GIVEN EXERCISE:
Please copy every line of the records below word for word, keeping each one unchanged.

DATA FOR THIS EXERCISE:
— START —

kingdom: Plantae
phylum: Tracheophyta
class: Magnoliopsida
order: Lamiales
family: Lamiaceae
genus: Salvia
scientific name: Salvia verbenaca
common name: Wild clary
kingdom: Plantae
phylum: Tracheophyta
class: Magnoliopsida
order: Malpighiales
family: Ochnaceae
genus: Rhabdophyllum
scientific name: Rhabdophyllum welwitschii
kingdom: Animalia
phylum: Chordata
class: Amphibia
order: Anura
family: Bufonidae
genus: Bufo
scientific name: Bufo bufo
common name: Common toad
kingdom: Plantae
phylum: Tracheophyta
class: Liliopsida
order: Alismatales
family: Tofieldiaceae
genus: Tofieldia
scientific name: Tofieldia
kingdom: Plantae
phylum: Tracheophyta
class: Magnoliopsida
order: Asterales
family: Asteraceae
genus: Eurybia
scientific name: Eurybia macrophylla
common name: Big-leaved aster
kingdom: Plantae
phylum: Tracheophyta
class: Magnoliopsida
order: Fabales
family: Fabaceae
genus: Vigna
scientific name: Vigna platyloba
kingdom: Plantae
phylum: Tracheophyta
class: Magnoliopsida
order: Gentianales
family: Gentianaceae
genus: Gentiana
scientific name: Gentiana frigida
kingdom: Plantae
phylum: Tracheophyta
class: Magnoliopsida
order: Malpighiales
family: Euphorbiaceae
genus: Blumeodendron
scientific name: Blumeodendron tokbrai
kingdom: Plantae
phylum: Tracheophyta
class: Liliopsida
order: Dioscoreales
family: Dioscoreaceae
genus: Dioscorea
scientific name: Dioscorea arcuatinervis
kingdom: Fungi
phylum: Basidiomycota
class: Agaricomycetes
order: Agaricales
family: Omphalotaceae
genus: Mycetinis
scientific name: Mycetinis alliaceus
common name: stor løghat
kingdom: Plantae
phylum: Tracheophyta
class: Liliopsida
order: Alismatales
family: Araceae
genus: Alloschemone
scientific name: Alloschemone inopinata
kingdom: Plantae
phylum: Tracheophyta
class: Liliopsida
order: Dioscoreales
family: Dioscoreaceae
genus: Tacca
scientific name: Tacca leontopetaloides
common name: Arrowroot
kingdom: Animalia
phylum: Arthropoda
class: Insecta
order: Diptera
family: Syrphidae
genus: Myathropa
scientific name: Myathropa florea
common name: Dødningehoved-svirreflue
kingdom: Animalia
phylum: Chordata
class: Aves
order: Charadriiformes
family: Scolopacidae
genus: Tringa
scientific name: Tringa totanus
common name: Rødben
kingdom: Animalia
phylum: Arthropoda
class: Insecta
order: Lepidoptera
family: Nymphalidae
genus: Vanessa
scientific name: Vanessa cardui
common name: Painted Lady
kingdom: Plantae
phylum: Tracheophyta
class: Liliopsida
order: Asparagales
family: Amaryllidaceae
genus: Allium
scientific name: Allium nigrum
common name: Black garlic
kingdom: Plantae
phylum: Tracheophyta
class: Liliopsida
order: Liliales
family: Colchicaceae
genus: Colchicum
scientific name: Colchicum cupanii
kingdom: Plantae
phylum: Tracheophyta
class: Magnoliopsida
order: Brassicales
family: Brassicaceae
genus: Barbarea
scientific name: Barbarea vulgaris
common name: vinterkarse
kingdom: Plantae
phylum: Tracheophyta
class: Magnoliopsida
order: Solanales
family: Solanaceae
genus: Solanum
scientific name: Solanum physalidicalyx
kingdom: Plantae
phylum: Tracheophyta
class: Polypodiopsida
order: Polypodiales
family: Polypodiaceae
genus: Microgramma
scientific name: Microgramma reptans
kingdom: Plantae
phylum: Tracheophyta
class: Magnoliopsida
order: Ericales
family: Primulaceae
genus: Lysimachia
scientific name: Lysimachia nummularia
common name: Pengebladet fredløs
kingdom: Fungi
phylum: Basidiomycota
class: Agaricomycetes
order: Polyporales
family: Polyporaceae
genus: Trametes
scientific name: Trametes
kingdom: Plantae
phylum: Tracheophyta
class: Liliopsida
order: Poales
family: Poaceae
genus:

— END —

CORRECT ANSWER:
kingdom: Plantae
phylum: Tracheophyta
class: Magnoliopsida
order: Lamiales
family: Lamiaceae
genus: Salvia
scientific name: Salvia verbenaca
common name: Wild clary
kingdom: Plantae
phylum: Tracheophyta
class: Magnoliopsida
order: Malpighiales
family: Ochnaceae
genus: Rhabdophyllum
scientific name: Rhabdophyllum welwitschii
kingdom: Animalia
phylum: Chordata
class: Amphibia
order: Anura
family: Bufonidae
genus: Bufo
scientific name: Bufo bufo
common name: Common toad
kingdom: Plantae
phylum: Tracheophyta
class: Liliopsida
order: Alismatales
family: Tofieldiaceae
genus: Tofieldia
scientific name: Tofieldia
kingdom: Plantae
phylum: Tracheophyta
class: Magnoliopsida
order: Asterales
family: Asteraceae
genus: Eurybia
scientific name: Eurybia macrophylla
common name: Big-leaved aster
kingdom: Plantae
phylum: Tracheophyta
class: Magnoliopsida
order: Fabales
family: Fabaceae
genus: Vigna
scientific name: Vigna platyloba
kingdom: Plantae
phylum: Tracheophyta
class: Magnoliopsida
order: Gentianales
family: Gentianaceae
genus: Gentiana
scientific name: Gentiana frigida
kingdom: Plantae
phylum: Tracheophyta
class: Magnoliopsida
order: Malpighiales
family: Euphorbiaceae
genus: Blumeodendron
scientific name: Blumeodendron tokbrai
kingdom: Plantae
phylum: Tracheophyta
class: Liliopsida
order: Dioscoreales
family: Dioscoreaceae
genus: Dioscorea
scientific name: Dioscorea arcuatinervis
kingdom: Fungi
phylum: Basidiomycota
class: Agaricomycetes
order: Agaricales
family: Omphalotaceae
genus: Mycetinis
scientific name: Mycetinis alliaceus
common name: stor løghat
kingdom: Plantae
phylum: Tracheophyta
class: Liliopsida
order: Alismatales
family: Araceae
genus: Alloschemone
scientific name: Alloschemone inopinata
kingdom: Plantae
phylum: Tracheophyta
class: Liliopsida
order: Dioscoreales
family: Dioscoreaceae
genus: Tacca
scientific name: Tacca leontopetaloides
common name: Arrowroot
kingdom: Animalia
phylum: Arthropoda
class: Insecta
order: Diptera
family: Syrphidae
genus: Myathropa
scientific name: Myathropa florea
common name: Dødningehoved-svirreflue
kingdom: Animalia
phylum: Chordata
class: Aves
order: Charadriiformes
family: Scolopacidae
genus: Tringa
scientific name: Tringa totanus
common name: Rødben
kingdom: Animalia
phylum: Arthropoda
class: Insecta
order: Lepidoptera
family: Nymphalidae
genus: Vanessa
scientific name: Vanessa cardui
common name: Painted Lady
kingdom: Plantae
phylum: Tracheophyta
class: Liliopsida
order: Asparagales
family: Amaryllidaceae
genus: Allium
scientific name: Allium nigrum
common name: Black garlic
kingdom: Plantae
phylum: Tracheophyta
class: Liliopsida
order: Liliales
family: Colchicaceae
genus: Colchicum
scientific name: Colchicum cupanii
kingdom: Plantae
phylum: Tracheophyta
class: Magnoliopsida
order: Brassicales
family: Brassicaceae
genus: Barbarea
scientific name: Barbarea vulgaris
common name: vinterkarse
kingdom: Plantae
phylum: Tracheophyta
class: Magnoliopsida
order: Solanales
family: Solanaceae
genus: Solanum
scientific name: Solanum physalidicalyx
kingdom: Plantae
phylum: Tracheophyta
class: Polypodiopsida
order: Polypodiales
family: Polypodiaceae
genus: Microgramma
scientific name: Microgramma reptans
kingdom: Plantae
phylum: Tracheophyta
class: Magnoliopsida
order: Ericales
family: Primulaceae
genus: Lysimachia
scientific name: Lysimachia nummularia
common name: Pengebladet fredløs
kingdom: Fungi
phylum: Basidiomycota
class: Agaricomycetes
order: Polyporales
family: Polyporaceae
genus: Trametes
scientific name: Trametes
kingdom: Plantae
phylum: Tracheophyta
class: Liliopsida
order: Poales
family: Poaceae
genus:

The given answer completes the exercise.